Given records:
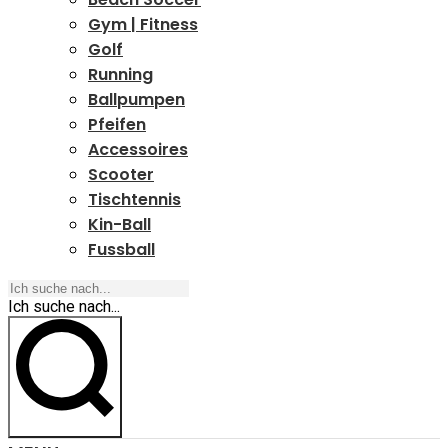
Gym | Fitness
Golf
Running
Ballpumpen
Pfeifen
Accessoires
Scooter
Tischtennis
Kin-Ball
Fussball
Ich suche nach...
Ich suche nach...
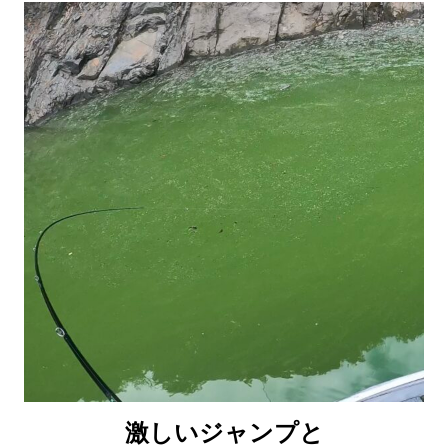
激しいジャンプと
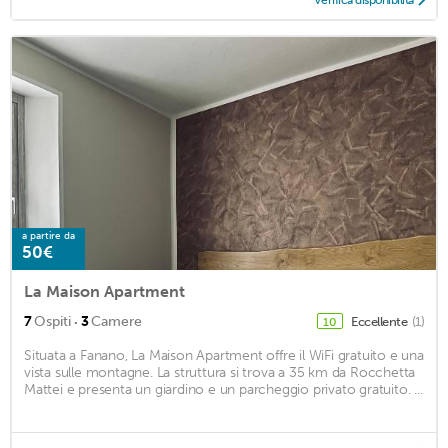
Verifica disponibilità
a partire da
50€
La Maison Apartment
·
7
Ospiti
3
Camere
Eccellente
(1)
10
Situata a Fanano, La Maison Apartment offre il WiFi gratuito e una
vista sulle montagne. La struttura si trova a 35 km da Rocchetta
Mattei e presenta un giardino e un parcheggio privato gratuito. ...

Exercise prompt: Find each line of the data that contains the word "gratuito" and copy those lines.

Output for this task:
Situata a Fanano, La Maison Apartment offre il WiFi gratuito e una
Mattei e presenta un giardino e un parcheggio privato gratuito. ...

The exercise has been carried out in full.